Diperkirakan, pada triwulan pertama tahun 2021, uji klinis kepada manusia sudah bisa dilakukan dan akhir tahun ini sudah rampung dengan uji kepada hewan. ”Kita masih optimistis rencana untuk uji klinis awal 2021 on track, terutama vaksin yang dikembangkan oleh Lembaga Eijkman dan UI,” kata Bambang.
Selain itu, produksi alat tes cepat dari dalam negeri kini juga sudah mencapai 1-2 juta alat per bulan dengan 3-4 perusahaan swasta sebagai produsen.

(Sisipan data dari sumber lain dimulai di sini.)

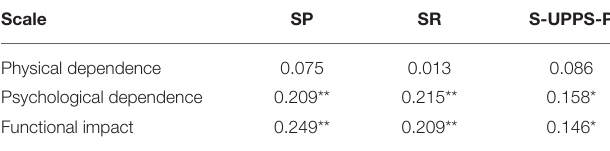
TABLE 4 | Correlation coefficients between the SDDS and other related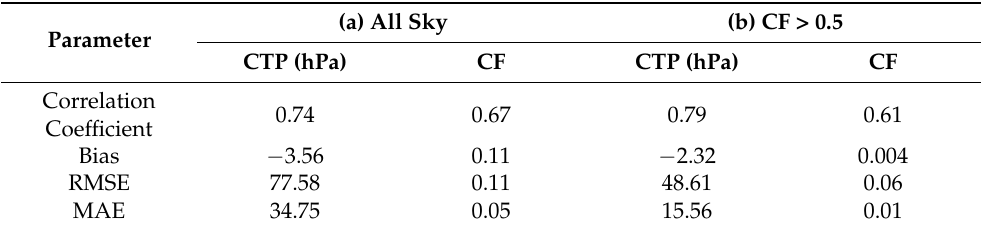
Table 3. Statistical results of CTP and CF for coverage of cloud pixels in ( a ) all sky and ( b ) significant CF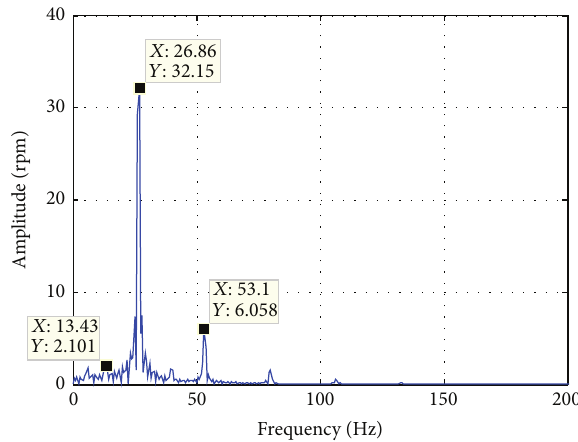
Figure 37: Frequency spectrum of engine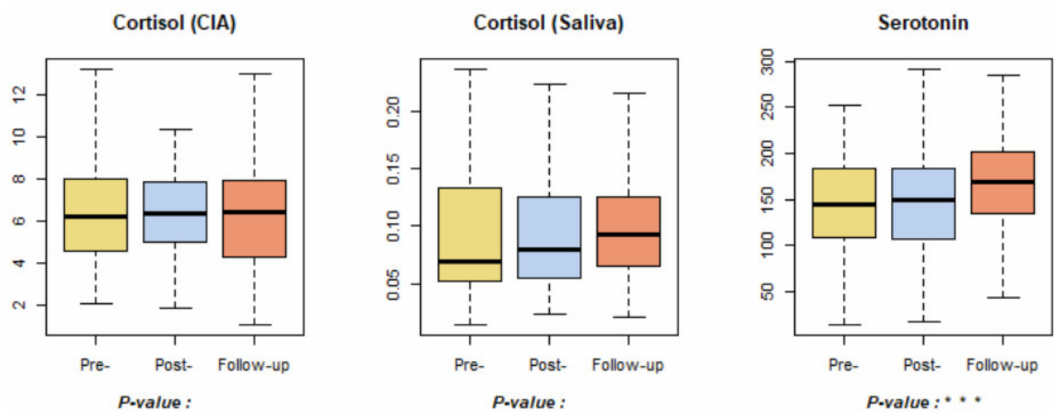
Figure 8. Results of stress (hormone)-related indicators. *** p < 0.001. Pre-: daily health conditions two weeks prior to the forest healing program; Post-: health conditions immediately after the forest healing program; Follow-up: daily health conditions one, two, and four weeks after the forest healing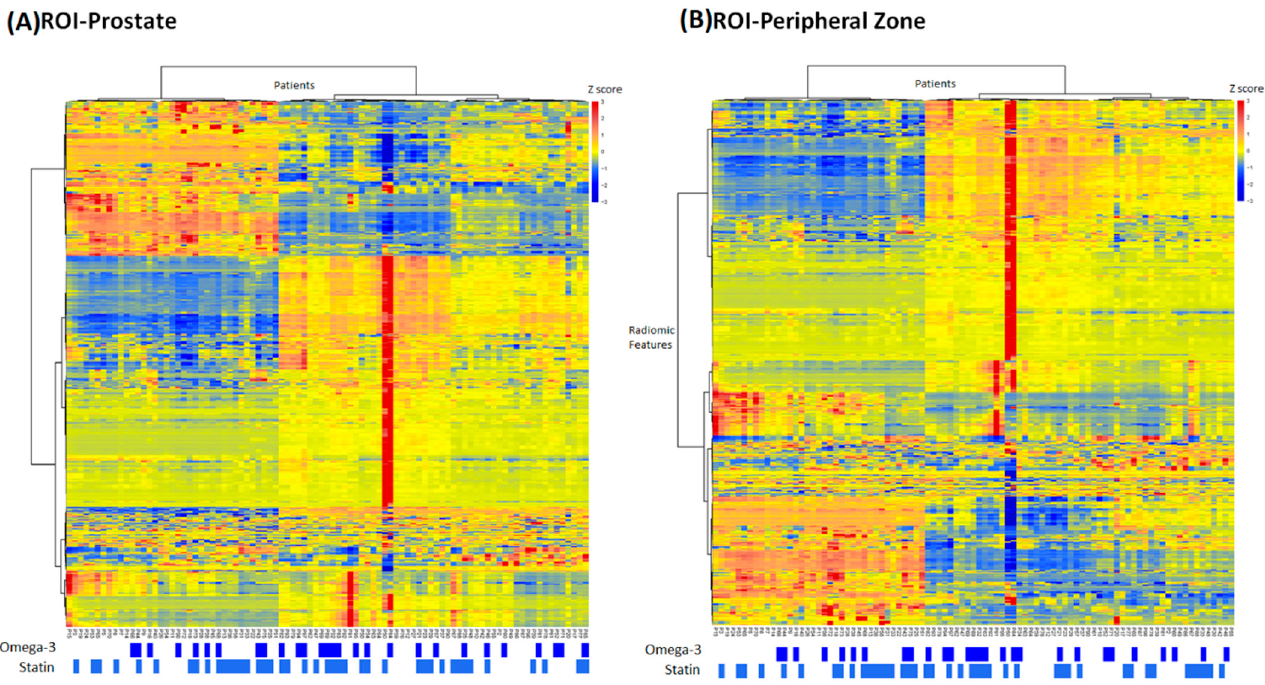
Figure 3. Heatmaps showing the radiomics feature pattern across the patient population with the usage of omega-3 and statin for ( A ) the prostate ROI and ( B ) the peripheral ROI.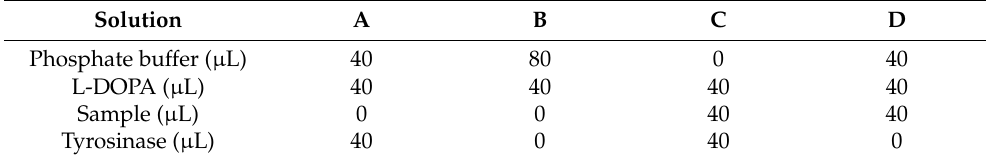
Table 1. The proportion of reactant solutions.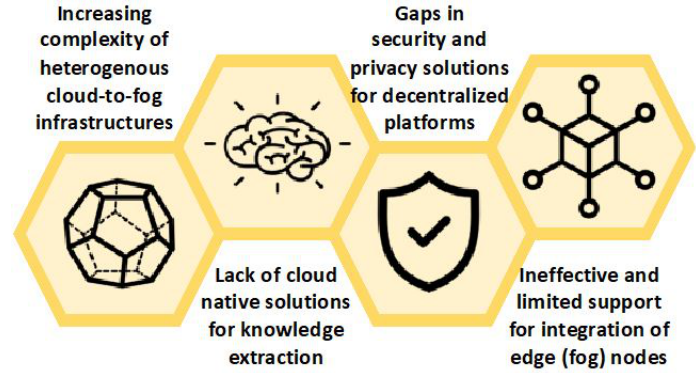
Figure 1. Current challenges in hybrid clouds for data-intensive IoT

Karena itu, impor alat tes cepat bisa dikurangi.
Namun, diakui, tes cepat ini hanya untuk mengecek antibodi yang terbentuk dalam tubuh. ”Memang sensitivitas (tes cepat) tinggi, tetapi spesifitasnya kurang tinggi sehingga tingkat akurasinya kadang-kadang memang tidak bisa diandalkan untuk menjadi bagian dari testing. Rapid test memang difokuskan untuk screening,” tutur Bambang.

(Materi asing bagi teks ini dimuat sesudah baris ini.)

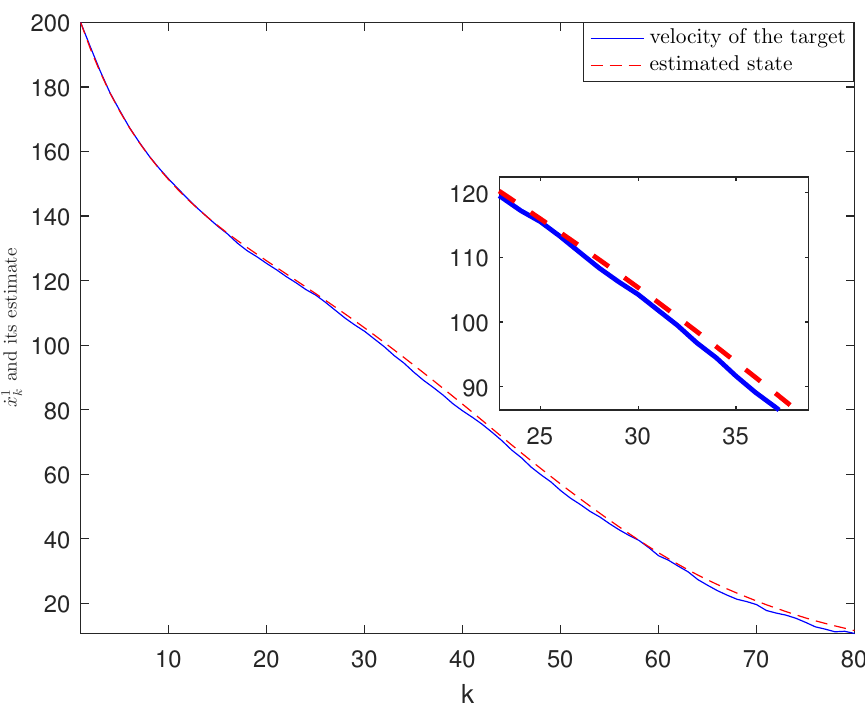
Figure 7. The velocity of the target ˙ x 1, k and its estimate.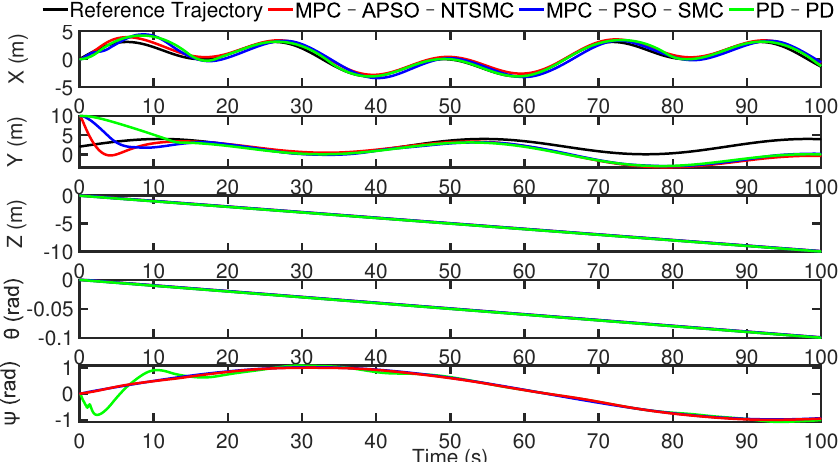
Figure 22. Position tracking performance for the tracking task without disturbance for Case 2.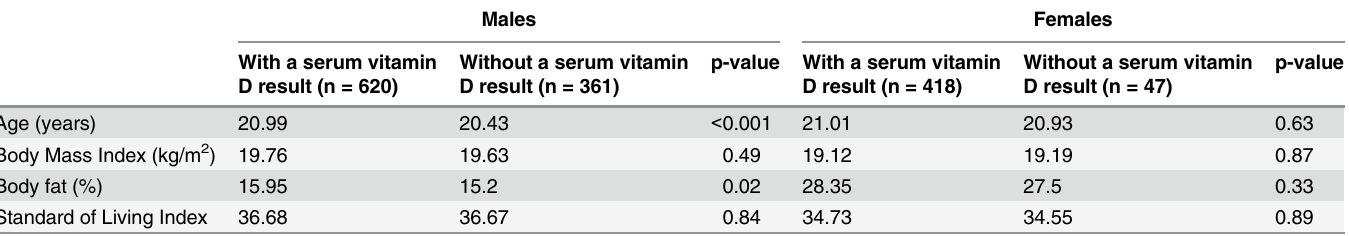
Table 1. Key characteristics of APCAPS participants with a serum vitamin D result (n = 1038) compared to APCAPS participants without a serum vitamin D result (n = 408); 2009 –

Baca juga: Pembersih Udara untuk Cegah Penyebaran Covid-19
Untuk pemeriksaan yang lebih akurat, pengecekan PCR diperlukan. Untuk itu, para peneliti Indonesia menyiapkan GeNose dan RT Lamp.
GeNose dikerjakan tim dari Universitas Gadjah Mada akan mendeteksi virus SARS-COV-2 melalui embusan napas dalam waktu kurang dari 2 menit. Dalam uji klinis tahap pertama, di rumah sakit di Yogyakarta, tingkat akurasi GeNose dibandingkan tes PCR 97 persen. Uji klinis lebih luas di berbagai rumah sakit masih dilakukan. Apabila tingkat akurasinya mendekati 100 persen, GeNose bisa menjadi solusi untuk mengurangi ketergantungan pada alat tes PCR.
Adapun LIPI menyiapkan RT Lamp sebagai pengganti tes usap yang lebih cepat atau kurang dari 1 jam. Pemeriksaan juga tak perlu dilakukan di laboratorium dengan standar BSL-2.